_Text provided_:
──────────
Skip to main content

Microsoft 'fixes' frustrating Google Chrome feature

Google Chrome Canary
Google Chrome Canary (Image credit: Windows Central)

What you need to know

  • Dragging and dropping a file into the wrong spot of a browser won't take over a tab, following an upcoming update to Google Chrome.
  • The fix is thanks to a Microsoft engineer working on Chromium.
  • The update is already in Chrome Canary and will roll out to Chrome and Microsoft Edge in the future.

A Microsoft developer, Eric Lawrence, fixed a behavior in Google Chrome that caused dragging and dropping a file onto a browser to take over a tab (via 9to5Google). In Google Chrome and other Chromium browsers, if you drag and drop a file into the browser's content area, it will usually navigate to the file within the current tab you have open in the browser. This can lead to data filled out on websites being deleted or at least close a webpage. The fix from Lawrence, makes it so dropping a file or URL into the content area of a browser opens that content in a new tab.

In some situations, the current behavior would be considered a positive thing. As outlined in a blog post explaining the fix, web developers could want this behavior for loading HTML files into a browser. But for most people, the current behavior just deletes information stored in forms on a site or closes a webpage. This can be anywhere from annoying to inconvenient for many users, and the fix creates a more logical action when someone tries to drop a file into the browser's content area.
──────────
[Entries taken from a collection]
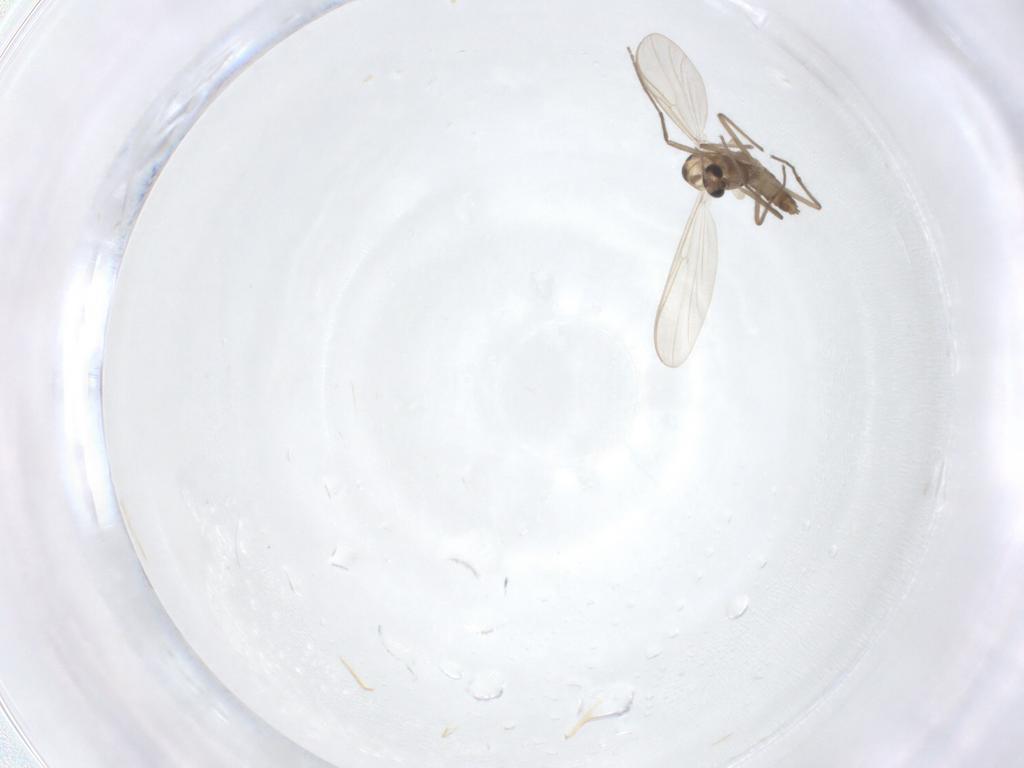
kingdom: Animalia
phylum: Arthropoda
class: Insecta
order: Diptera
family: Chironomidae
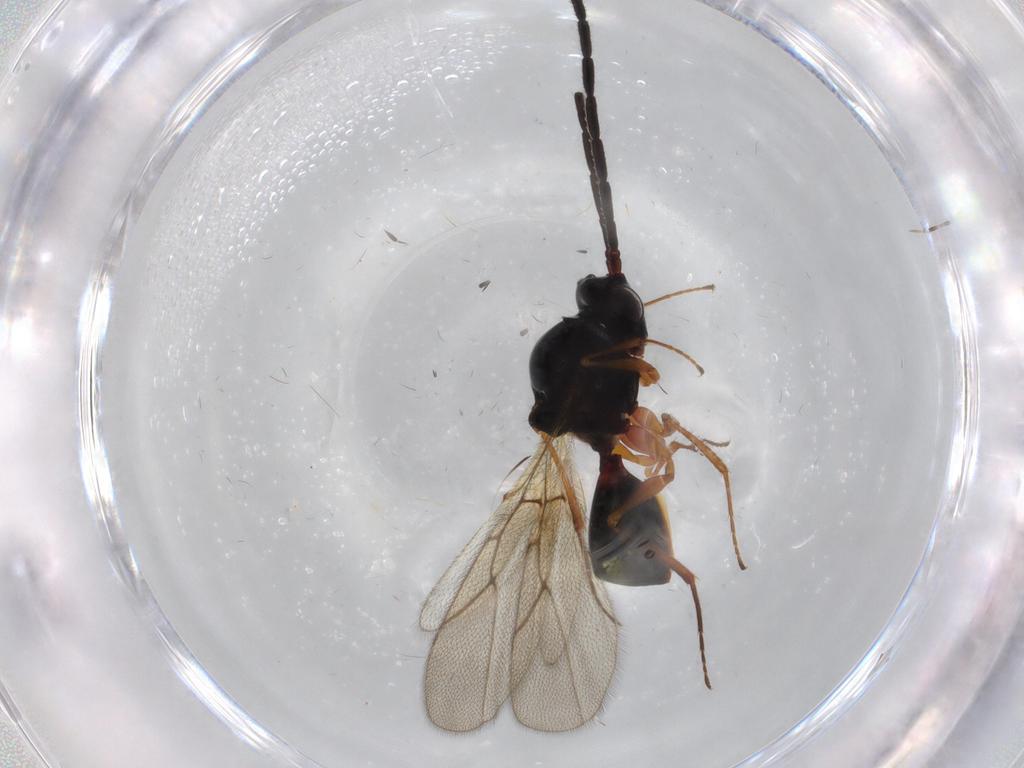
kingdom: Animalia
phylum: Arthropoda
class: Insecta
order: Hymenoptera
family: Figitidae
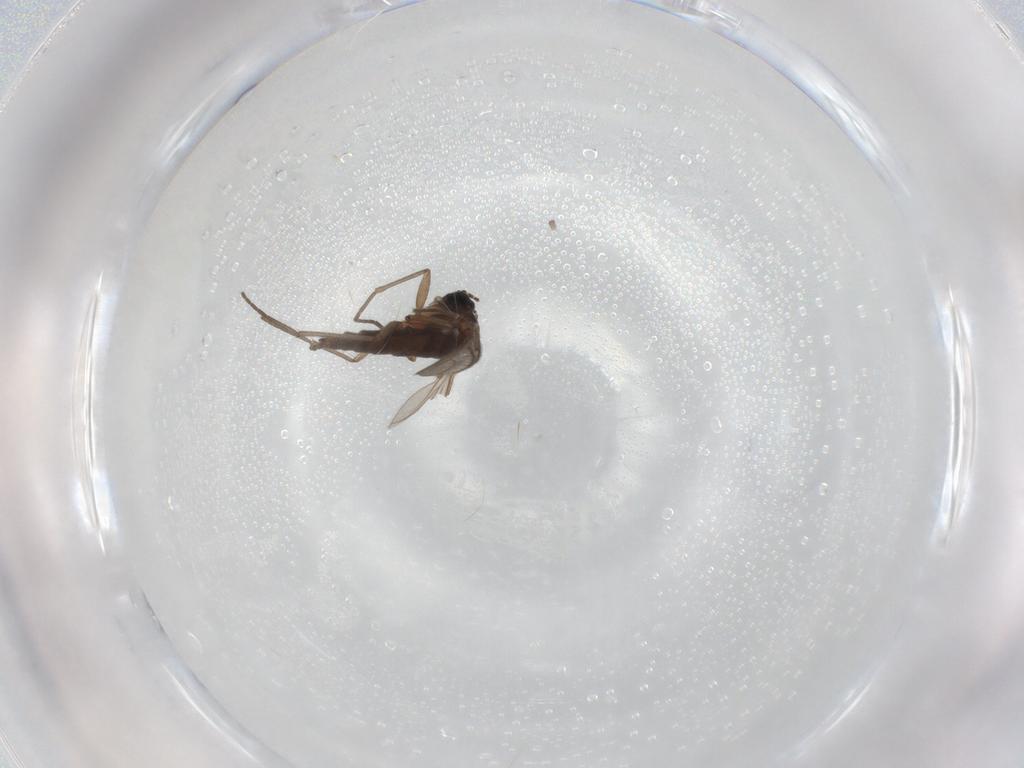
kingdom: Animalia
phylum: Arthropoda
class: Insecta
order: Diptera
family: Sciaridae
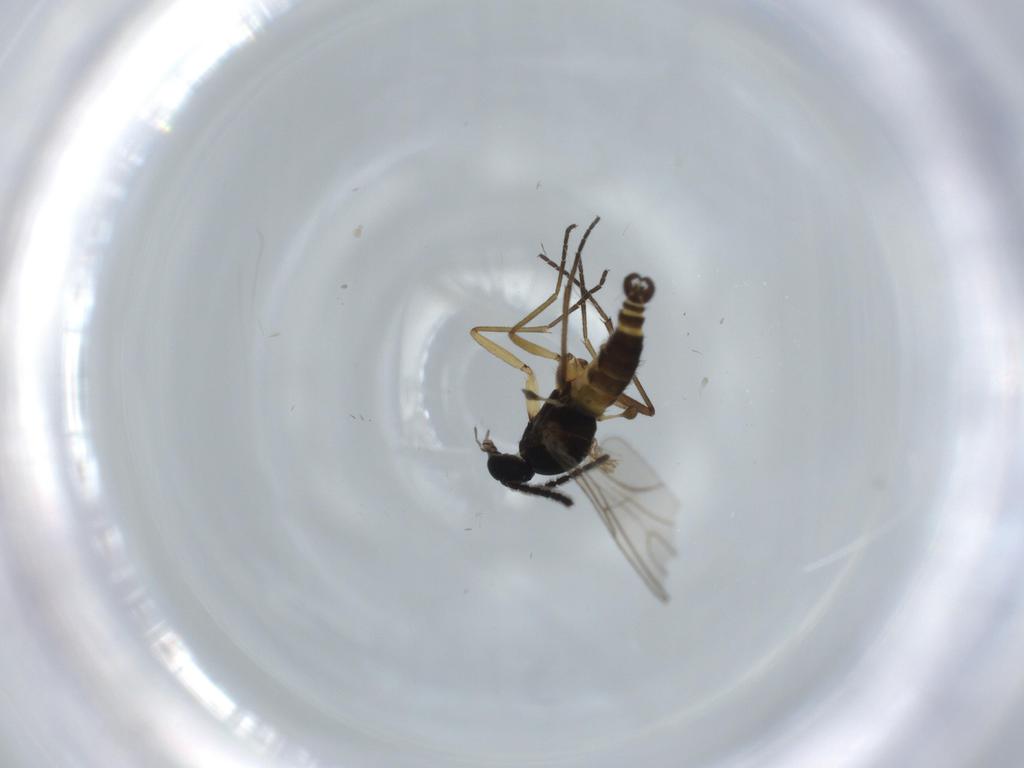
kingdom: Animalia
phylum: Arthropoda
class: Insecta
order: Diptera
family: Sciaridae
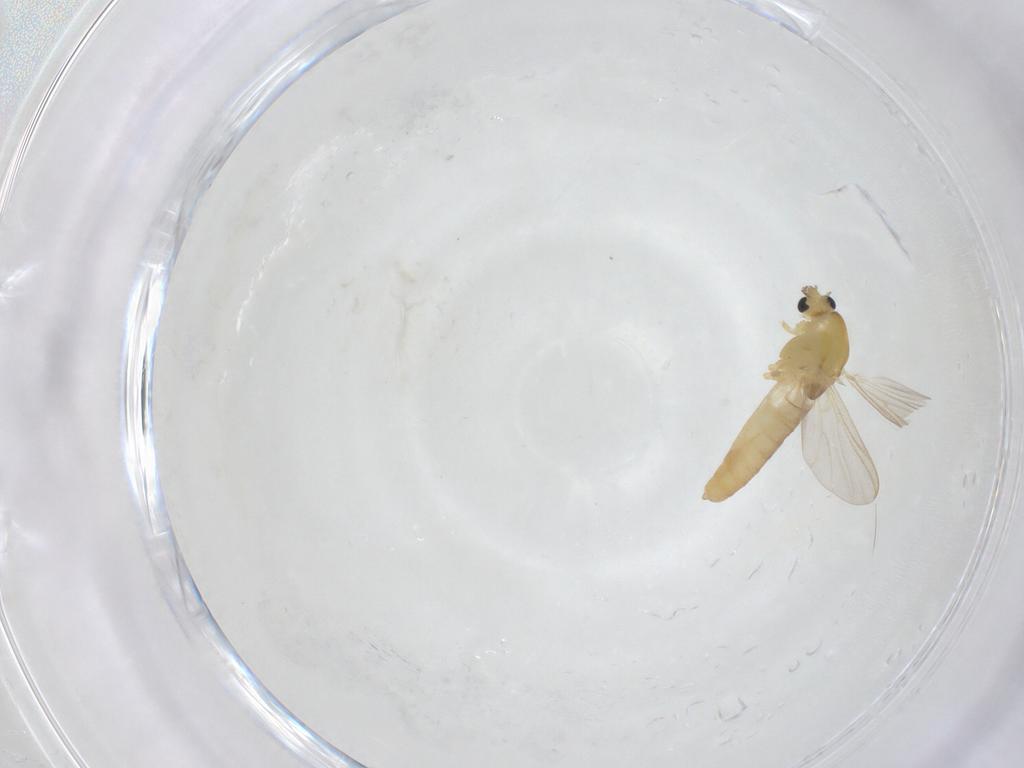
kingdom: Animalia
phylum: Arthropoda
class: Insecta
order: Diptera
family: Chironomidae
──────────
_Work to complete_:
A: Answer these questions from the Chrome drag-and-drop article:
(i) Who fixed the behavior?
(ii) In which browser is the update already available?
(iii) According to the blog post, who might want the current behavior, and for what purpose?
B: Carry the article on Chrome's drag-and-drop fix forward from its final sentence.
These rows were drawn from a separate source.

_Results for the exercise_:
A:
(i) Eric Lawrence, a Microsoft developer
(ii) Chrome Canary
(iii) Web developers, for loading HTML files into a browser

B:
Lawrence discussed a similar feature in the blog post covering the fix, pressing backspace to send a browser back one page in navigation history. This feature is also occasionally useful but is often invoked by accident. That behavior is no longer in Chrome, but you can enable it with an extension.

The fix to drag and drop is already in Chrome Canary and will be in regular Chrome and Microsoft Edge in the future. If you prefer the current behavior in Chrome, you can drag and drop the file into the tab strip.

Sean Endicott
News Writer and apps editor

Sean Endicott brings nearly a decade of experience covering Microsoft and Windows news to Windows Central. He joined our team in 2017 as an app reviewer and now heads up our day-to-day news coverage. If you have a news tip or an app to review, hit him up at sean.endicott@futurenet.com (opens in new tab).

4 Comments
  • Google are too busy looking for bug in Windows to fix their own bug. I jest of course... or do I?
  • We're just beginning to see the positive benefits of Microsoft software engineers working with Chromium. 👍
  • Now he should investigate why Edge Chromium cannot handle multilinks.
  • Good stuff.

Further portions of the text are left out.